I have often heard that true love is more often than not a fleeting event. People can break down, momentarily, when discussing their "true love," the "one that got away," or "got taken by another." I think that ideal love does not guarantee a perfectly blissful life. Often in feeling the pangs of a deep and meaningful love for somebody it leads to greater expectations that are often unrealistic and can result in a sense of failure when life does not continue down the path of Hollywood perfection. Whilst that feeling of being in love does result in a sense of euphoria and wellbeing, human behaviour is more often than not unable to couple with such exalted heights.
Have you ever chosen career, family,money,personal inadequecies over the one you love?
How many times have you heard "Love" as being an excuse for infidelity. "I fell in love!" "I have never felt like this before?!" "She/He touched me in ways I never thought I would feel/experience/fathom possible." However it doesn't make the bitter reality of an affair any more plausible for the person who has to endure the humiliation.
In a relationship is love really a factor in the success of such a union? We often use love as a reason for our disagreements, failings and excuses for being less than human. "I love you that is why I hurt you." "I love you so much that is why I behave this way." "I love him/her that is why I stay in this (awful, horrible, devastating) relationship." I believe that if you had a business partner that beat, tormented, cheated and mentally tortured you, you would bail out in a second.
Arranged marriage is a good example of viewing the relationship as something that should be based upon stronger foundations than a feeling of love. Marriage has to endure so many experiences and hurdles that would make even the most able person shudder in fear. Arranged marriages take into account those factors which may stabilize the union of two complete strangers and steer them upon a relatively rock free path. For one thing the parents get a feeling of power and pride in their choice and the couple can enjoy the pleasure of seeing their parents happy, and after all there would be no arguments over, "How did you meet her?" or "What in the world were you thinking?"
Personally I would rather join a monastry than have an arranged marriage. I do not think my family would ever chose anybody that I would remotely be interested in sharing a matrimonial bed with let alone a hotel room. I think, sadly, for a lot of people dollars ring true r than wedding bells and personal compatibility for many matrimonial arrangements. All I can say is, the pen is mightier than the sword and a rich fathers pocket is far more appealing than a virginal, domestic doe eyed bride.
I know there will be Asian people out there saying, "what a load of rubbish! I am perfectly happy with my lot." Of course, love and reality are both blurred with the passing of time and the growth of children and waistlines.
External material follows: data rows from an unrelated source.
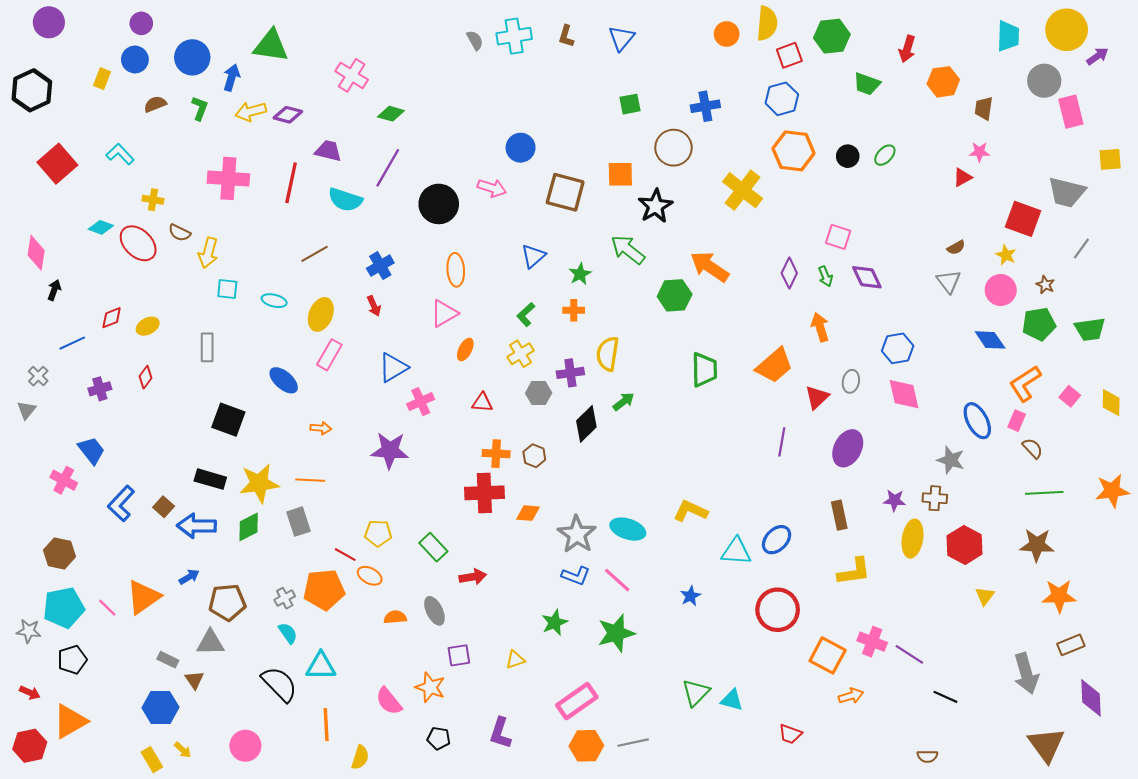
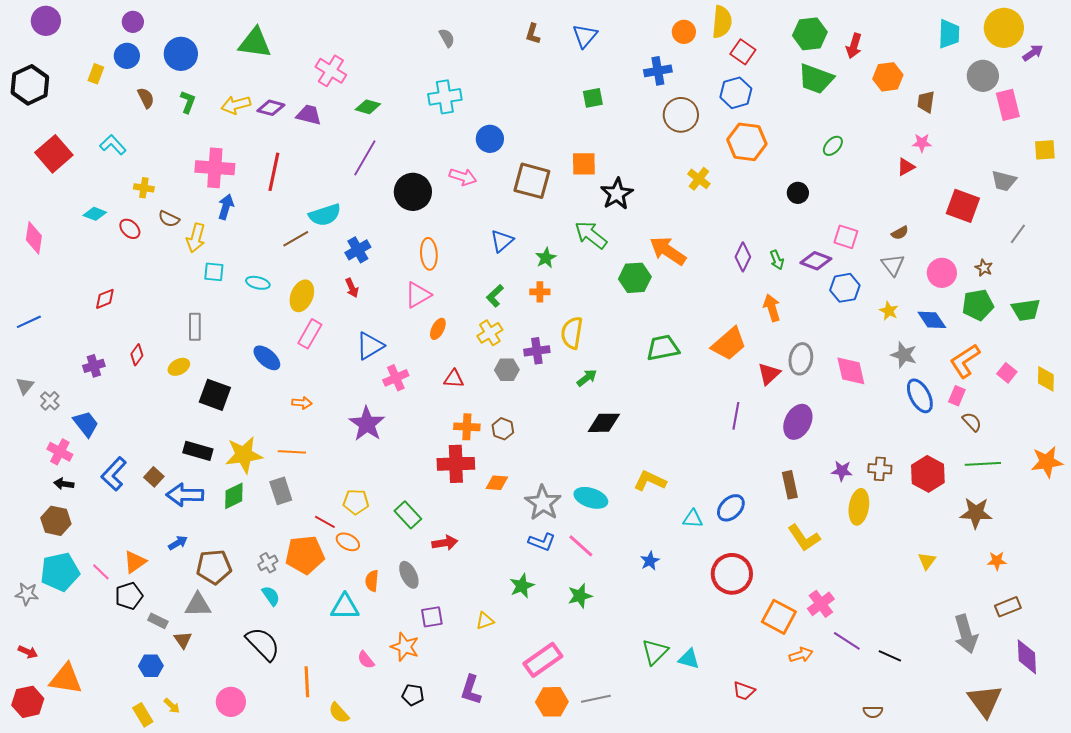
cyan cross: (514, 36) -> (445, 97), moved
green hexagon: (832, 36) -> (810, 34), moved
red square: (789, 55) -> (743, 52), turned -35
blue arrow: (232, 78) -> (226, 207), moved
green trapezoid: (867, 84) -> (816, 79), size x1.4
brown semicircle: (155, 104) -> (146, 98), turned 85
blue cross: (705, 106) -> (658, 71), moved
brown circle: (673, 148) -> (681, 115), moved
purple trapezoid: (328, 151) -> (309, 115), moved
black circle: (848, 156) -> (798, 193), moved
yellow cross: (743, 190) -> (699, 179), size x0.6
gray trapezoid: (1067, 192) -> (1004, 181), size x0.7
cyan semicircle: (345, 200) -> (325, 215), moved, turned -36
pink square: (838, 237) -> (846, 237), moved
red ellipse: (138, 243) -> (130, 229), size x0.6
yellow star: (1006, 255) -> (889, 311), moved
purple diamond: (867, 277) -> (816, 261), turned -44
black arrow: (54, 290) -> (64, 484), moved, turned -102
yellow ellipse: (148, 326) -> (179, 367), moved
blue line: (72, 343) -> (29, 322), moved
blue hexagon: (898, 348) -> (845, 288), moved
green trapezoid: (704, 370) -> (663, 348), turned -100
gray cross: (38, 376) -> (50, 401), moved
gray ellipse: (851, 381) -> (801, 359), size x1.4
black diamond: (586, 424) -> (604, 423), moved, turned 44
purple star: (390, 450) -> (367, 424), turned 30
gray star: (951, 460) -> (904, 355), moved
red hexagon: (965, 545) -> (928, 474), moved
cyan triangle: (736, 551) -> (693, 519), size x0.7
yellow L-shape: (854, 572) -> (804, 538), turned 64
orange star: (1059, 596) -> (997, 561), size x0.6
orange triangle: (143, 597) -> (135, 562), size x0.7
orange semicircle: (395, 617) -> (372, 581), turned -80
green star: (616, 633) -> (580, 596), size x0.7
pink cross: (872, 642) -> (821, 604), turned 32
purple line: (909, 654) -> (847, 641), moved
black pentagon: (72, 660) -> (129, 596), moved
cyan triangle: (321, 666) -> (345, 607), moved
pink semicircle: (389, 701) -> (366, 660), size x0.7
blue hexagon: (160, 707) -> (151, 666), size x0.7
orange triangle: (70, 721) -> (66, 679), turned 39
yellow semicircle: (360, 757) -> (339, 713), turned 120

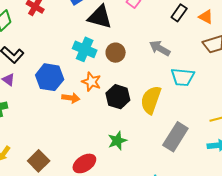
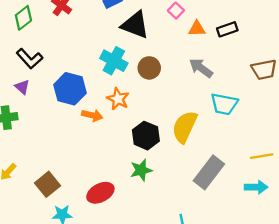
black rectangle: (179, 13) -> (227, 29), turned 30
orange triangle: (206, 17) -> (197, 29), moved, turned -35
black hexagon: (118, 97) -> (146, 136), moved

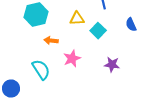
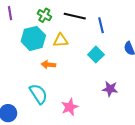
yellow triangle: (77, 18) -> (61, 40), moved
pink star: (72, 58) -> (70, 107), moved

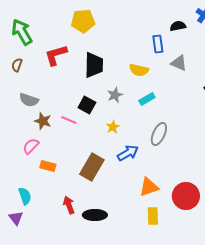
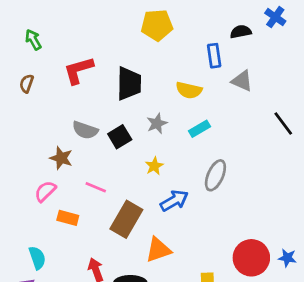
yellow pentagon: (83, 21) -> (157, 25), moved
green arrow: (22, 32) -> (33, 40), size x0.6
gray semicircle: (29, 100) -> (85, 130), moved
black square: (87, 105) -> (120, 137), turned 30
pink line: (69, 120) -> (96, 187), moved
orange triangle: (149, 187) -> (158, 250), moved

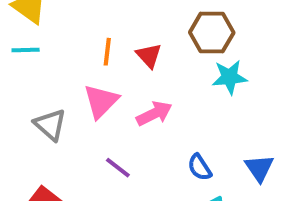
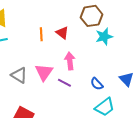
pink triangle: (101, 101) -> (44, 72), moved
pink arrow: (154, 114) -> (70, 61), turned -60
purple line: (118, 168) -> (64, 83), moved

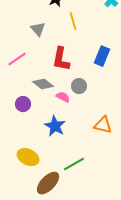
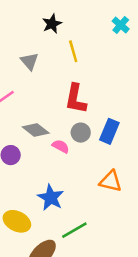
blue rectangle: (102, 56) -> (109, 131), moved
red L-shape: (61, 59) -> (76, 99), moved
blue star: (55, 126) -> (51, 198), moved

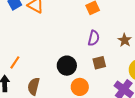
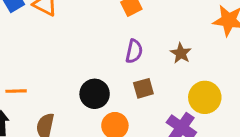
orange line: (15, 62) -> (16, 91), turned 56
We all tend to accept our lives the way they pan out or are panned out for us. If we were all revolutionaries the world would be even more embroiled in conflict.
Love burns brightly and then tends to be blown into the wind to mix and gel with the fabric of time. All we are left with is a memory of and a longing for that place in time when our human state seemed temporarily exalted beyond our limited comprehension of our own existence.